Though widespread availability of autonomous vehicles is years away, many will be hitting the street quite soon. Today, Google vehicles are making the rounds in Northern California, Chevrolet Bolts are being tested in Arizona and San Francisco, and Uber is deploying Ford Fusion hybrids in Pittsburgh. A future with by-wire is rapidly being drawn.
Additional developments also make the case for implementing drive-by-wire. For example, by-wire complements existing systems growing in popularity such as active lane control and emergency braking. Then there’s the possible movement towards 48-volt systems.
After learning some hard lessons from 42-volt systems, researchers are creating 48-volt models that don’t carry the same drawbacks. Most notably, they allow automakers to maintain 12-volt connections; plus, high-voltage output is targeted for specific motors and components and therefore don’t create vehicle-wide power issues.
Because these systems will function a bit differently from 42-volt models, there is some debate on how they could affect by-wire implementation, if at all.

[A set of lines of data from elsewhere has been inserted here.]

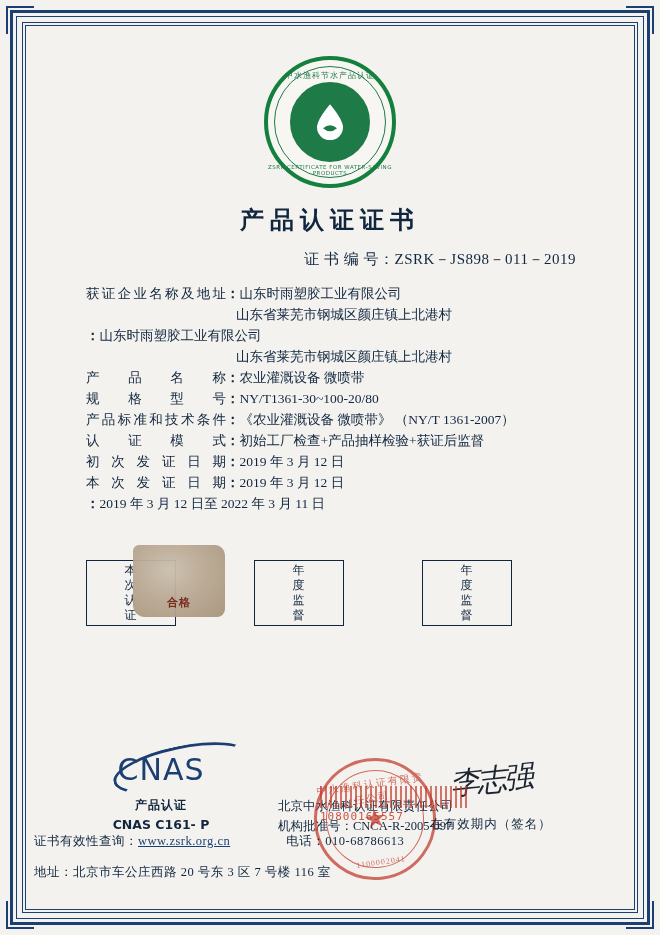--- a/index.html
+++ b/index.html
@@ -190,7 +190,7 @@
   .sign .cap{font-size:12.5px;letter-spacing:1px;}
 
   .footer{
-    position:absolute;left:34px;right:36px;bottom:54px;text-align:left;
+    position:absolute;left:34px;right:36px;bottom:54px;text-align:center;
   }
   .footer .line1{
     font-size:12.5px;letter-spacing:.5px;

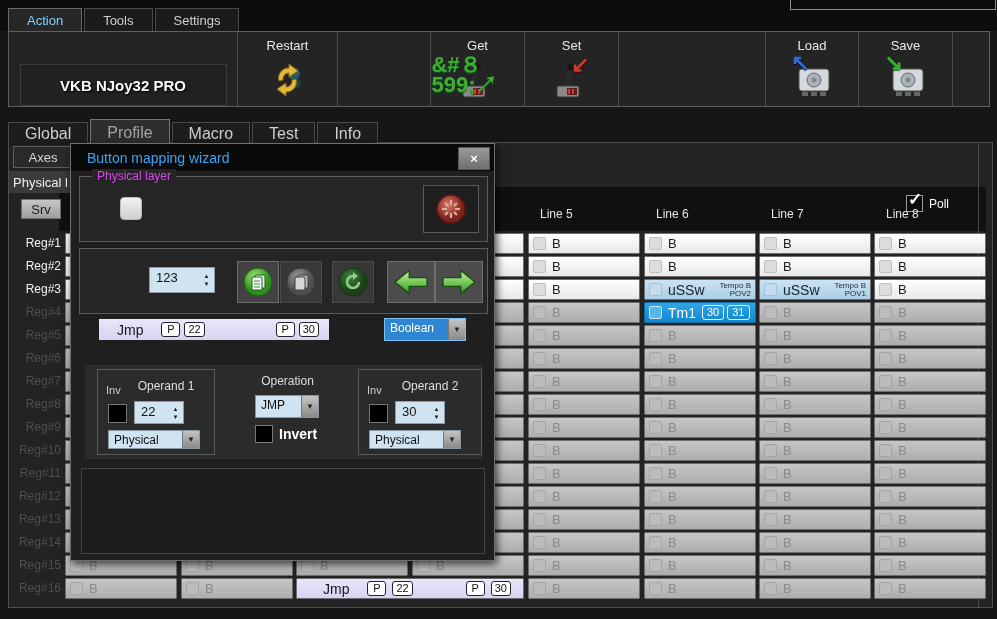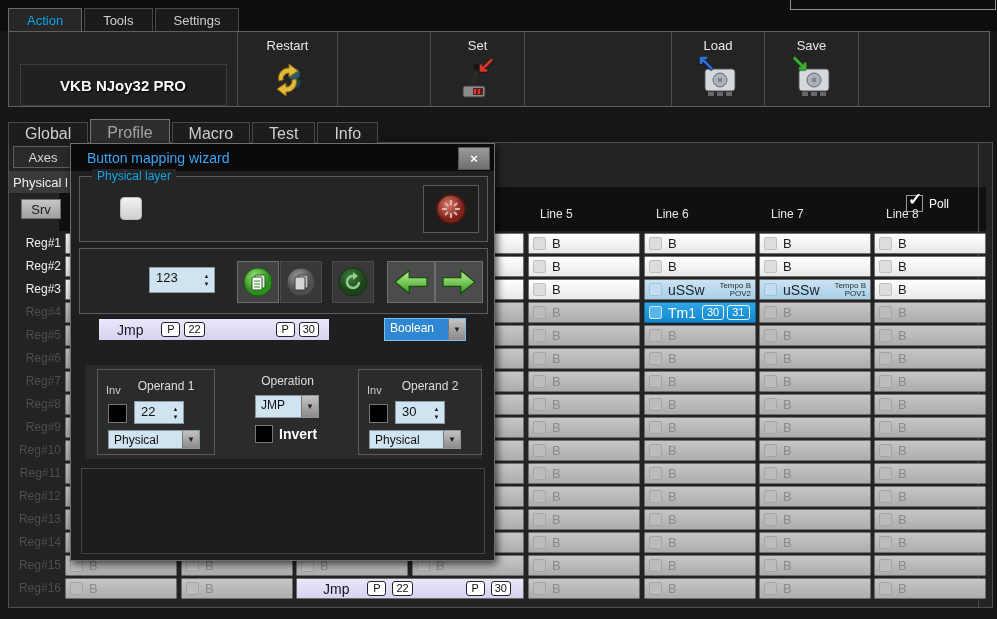--- a/index.html
+++ b/index.html
@@ -11,7 +11,7 @@
   .menu-tab{height:23px;padding:0 18px;display:flex;align-items:center;justify-content:center;
             color:#cfcfcf;font-size:13px;border:1px solid #4a4a4a;border-bottom:none;
             background:#1b1b1b;box-sizing:border-box;}
-  .menu-tab.sel{background:#272727;color:#0ea5e9;border-color:#6a6a6a;}
+  .menu-tab.sel{background:#272727;color:#7dd3fc;border-color:#6a6a6a;}
   #menu-tabs{left:8px;top:8px;display:flex;gap:2px;}
   #win-frag{left:790px;top:0;width:206px;height:10px;border-left:1px solid #8f8f8f;
             border-bottom:1px solid #8f8f8f;border-right:1px solid #8f8f8f;}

Laughlin says the ability to deliver higher volts can benefit any number of existing or proposed electrical systems, including by-wire.
Lesson #5: Respond to facts, not hype
With the automotive industry once again gearing up for an eventual, potential by-wire future, it’s easy to see repairers are still in “hurry up and wait” mode. Unless you work on newer Infiniti’s, the skills to fix steer-by-wire systems won’t be in high demand for a while.
Large scale drive-by-wire, however, is much more of a possibility than it was in 2005. This time, shops see the technology in the market and view a clearer path to its eventual adoption across the industry. That’s the great takeaway repairers need when analyzing how their business will be changing with every technical innovation. Don’t worry over speculation. Prepare when a change becomes a certainty.
This is the same lesson shop took away from the introduction of unibody construction, waterborne finishes and new materials. There’s plenty of talk leading up to any significant development. The time to act is when change is inevitable—when the technology is hitting the streets and when OEMs and your vendors reach out with training and other assistance.
There’s nothing wrong with eyeing trends and analyzing the latest tech automakers are exploring. Prepare when the time calls for it. That way, there’s no need to hurry up and wait or hurry at all.